In their more uninhibited state, salted egg proteins tend to glom on to one another before individual proteins have even had a chance to fully unravel. The result is a protein matrix that sets up faster and at a lower temperature, but has a weaker overall structure.
Practically this translates to eggs that cook faster, are seasoned more thoroughly and are more tender and moist. All winning qualities in my book.
So should I salt even longer?
Things took a turn when I tried extending the salting period even further: 24 hours, 48 hours and up to 96. By 48 hours, salted, beaten eggs looked strikingly different: deep orange with a transparent layer floating on top, which I had to stir back in before cooking.

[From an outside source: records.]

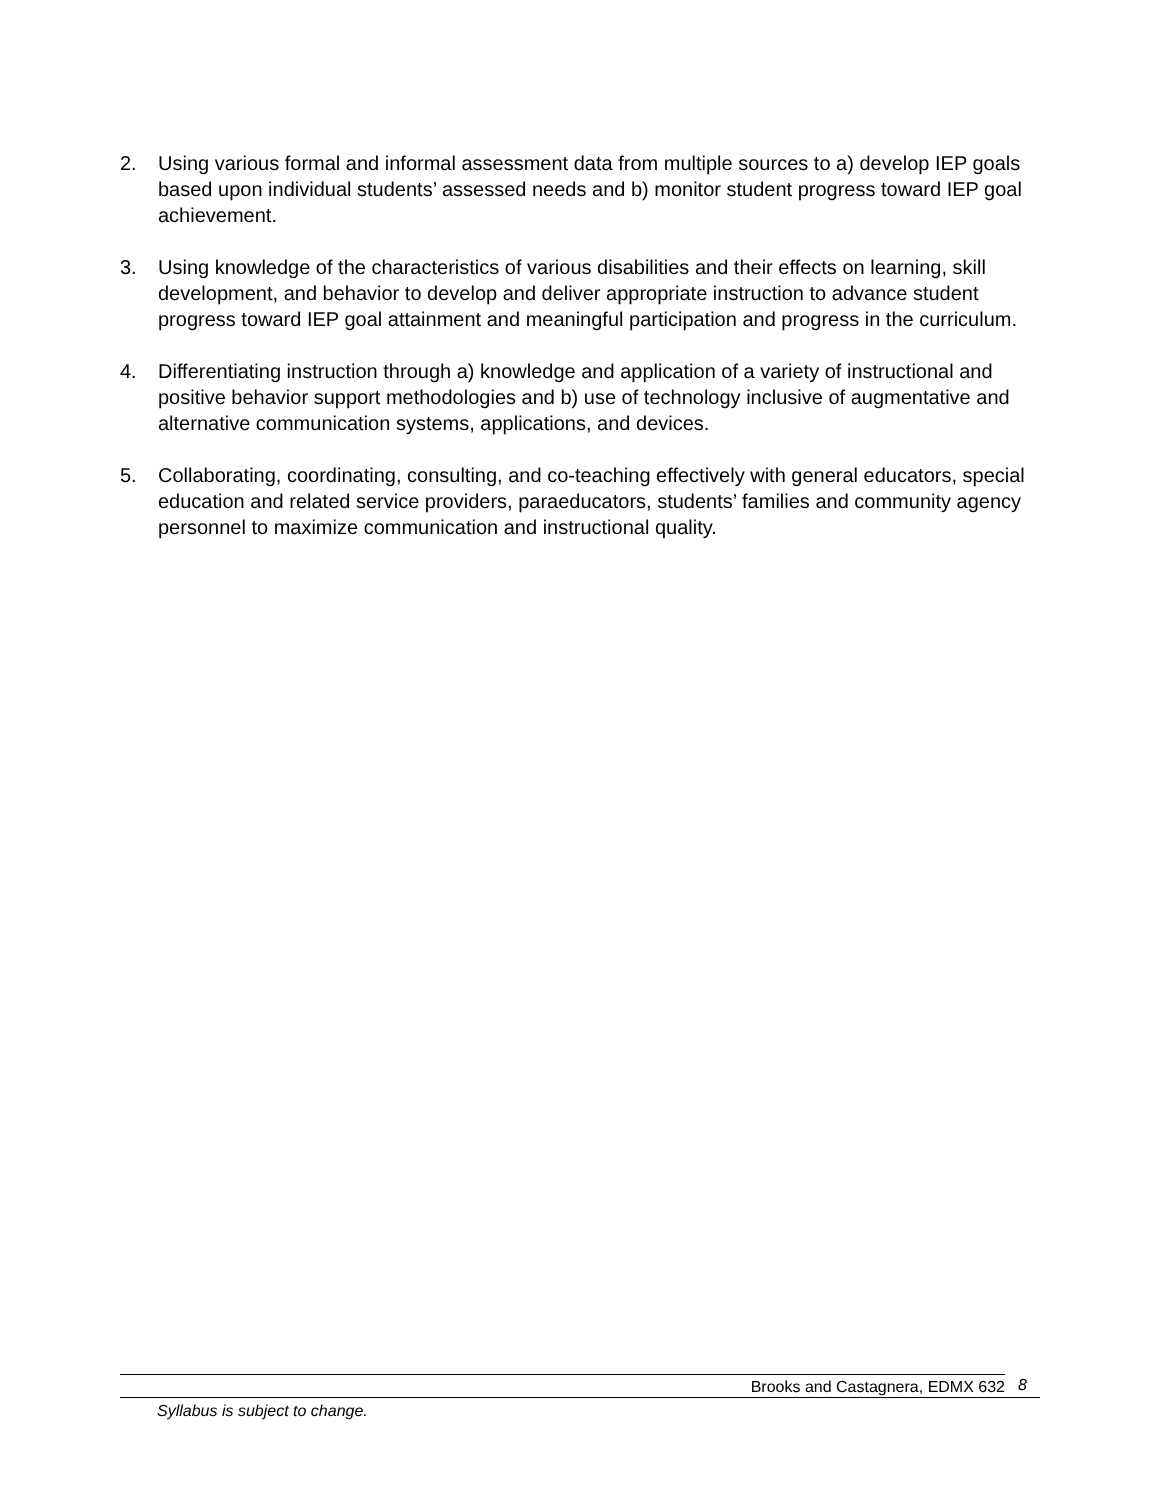2. Using various formal and informal assessment data from multiple sources to a) develop IEP goals based upon individual students’ assessed needs and b) monitor student progress toward IEP goal achievement.
3. Using knowledge of the characteristics of various disabilities and their effects on learning, skill development, and behavior to develop and deliver appropriate instruction to advance student progress toward IEP goal attainment and meaningful participation and progress in the curriculum.
4. Differentiating instruction through a) knowledge and application of a variety of instructional and positive behavior support methodologies and b) use of technology inclusive of augmentative and alternative communication systems, applications, and devices.
5. Collaborating, coordinating, consulting, and co-teaching effectively with general educators, special education and related service providers, paraeducators, students’ families and community agency personnel to maximize communication and instructional quality.
Brooks and Castagnera, EDMX 632 8
Syllabus is subject to change.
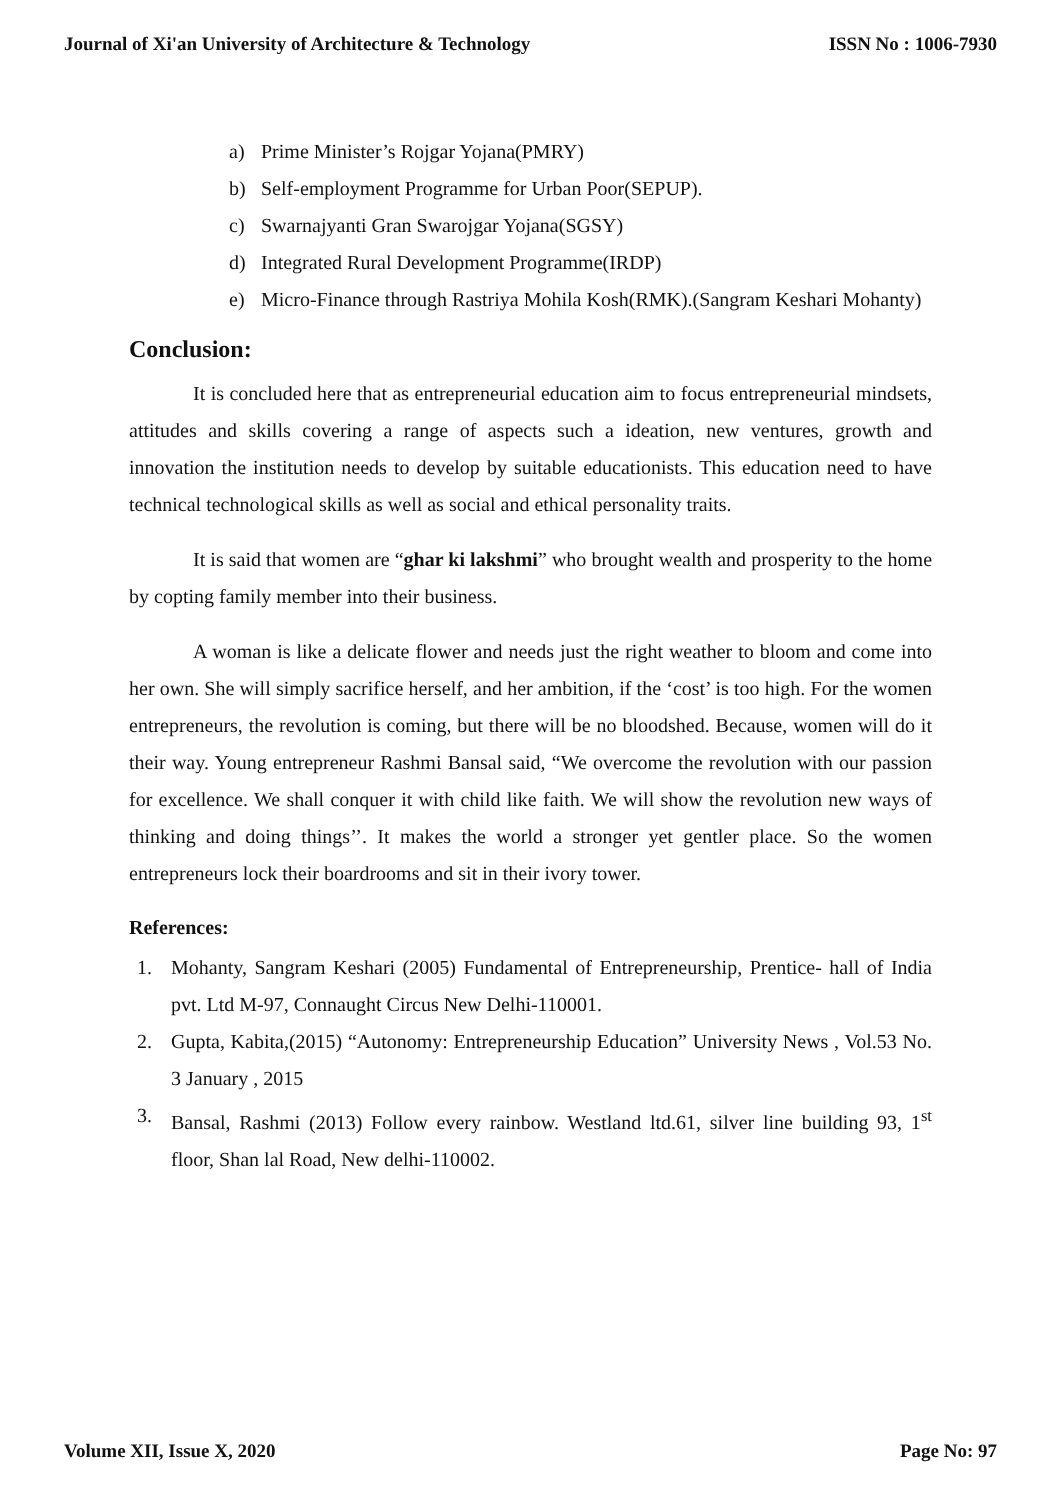Journal of Xi'an University of Architecture & Technology ISSN No : 1006-7930
a) Prime Minister’s Rojgar Yojana(PMRY)
b) Self-employment Programme for Urban Poor(SEPUP).
c) Swarnajyanti Gran Swarojgar Yojana(SGSY)
d) Integrated Rural Development Programme(IRDP)
e) Micro-Finance through Rastriya Mohila Kosh(RMK).(Sangram Keshari Mohanty)
Conclusion:
It is concluded here that as entrepreneurial education aim to focus entrepreneurial mindsets, attitudes and skills covering a range of aspects such a ideation, new ventures, growth and innovation the institution needs to develop by suitable educationists. This education need to have technical technological skills as well as social and ethical personality traits.
It is said that women are “ghar ki lakshmi” who brought wealth and prosperity to the home by copting family member into their business.
A woman is like a delicate flower and needs just the right weather to bloom and come into her own. She will simply sacrifice herself, and her ambition, if the ‘cost’ is too high. For the women entrepreneurs, the revolution is coming, but there will be no bloodshed. Because, women will do it their way. Young entrepreneur Rashmi Bansal said, “We overcome the revolution with our passion for excellence. We shall conquer it with child like faith. We will show the revolution new ways of thinking and doing things’’. It makes the world a stronger yet gentler place. So the women entrepreneurs lock their boardrooms and sit in their ivory tower.
References:
1. Mohanty, Sangram Keshari (2005) Fundamental of Entrepreneurship, Prentice- hall of India pvt. Ltd M-97, Connaught Circus New Delhi-110001.
2. Gupta, Kabita,(2015) “Autonomy: Entrepreneurship Education” University News , Vol.53 No. 3 January , 2015
3. Bansal, Rashmi (2013) Follow every rainbow. Westland ltd.61, silver line building 93, 1<sup>st</sup> floor, Shan lal Road, New delhi-110002.
Volume XII, Issue X, 2020 Page No: 97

In the pan, they behaved even more differently, very quickly tightening and coagulating before I had a chance to break up the curds. Breaking up that sheet of coagulated egg proved relatively difficult as well. The finished eggs were by far the toughest of the lot. (I may have been imagining it, Mr. Ramsay, but they also appeared to have a faint gray tinge to them.)
My hypothesis is that, as raw, salted eggs rest, their proteins continue to unravel until they’re entangling with neighboring proteins along their full lengths, not just their ends. This results in a tough, watery scramble that sets extra-firm, and at a lower temperature.
It all makes me wonder what the texture of eggs salted several days in advance, then cooked in a much cooler pan, would be like. (There is nothing so simple and pure in cooking that it can’t be ruined with a bit of overthinking.)
The takeaway
For the moistest, most tender scrambled eggs and omelets, I recommend salting and beating your eggs before cooking them. If you want your eggs even more tender and moist, let the salted, beaten eggs rest until they’ve noticeably darkened in color, about 15 minutes, before cooking them. (This is about how long it takes me to get the coffee and toast ready and table set.)
Or just salt them whenever you darn well please. So long as the salted eggs aren’t languishing in the fridge for multiple days, the difference is minimal.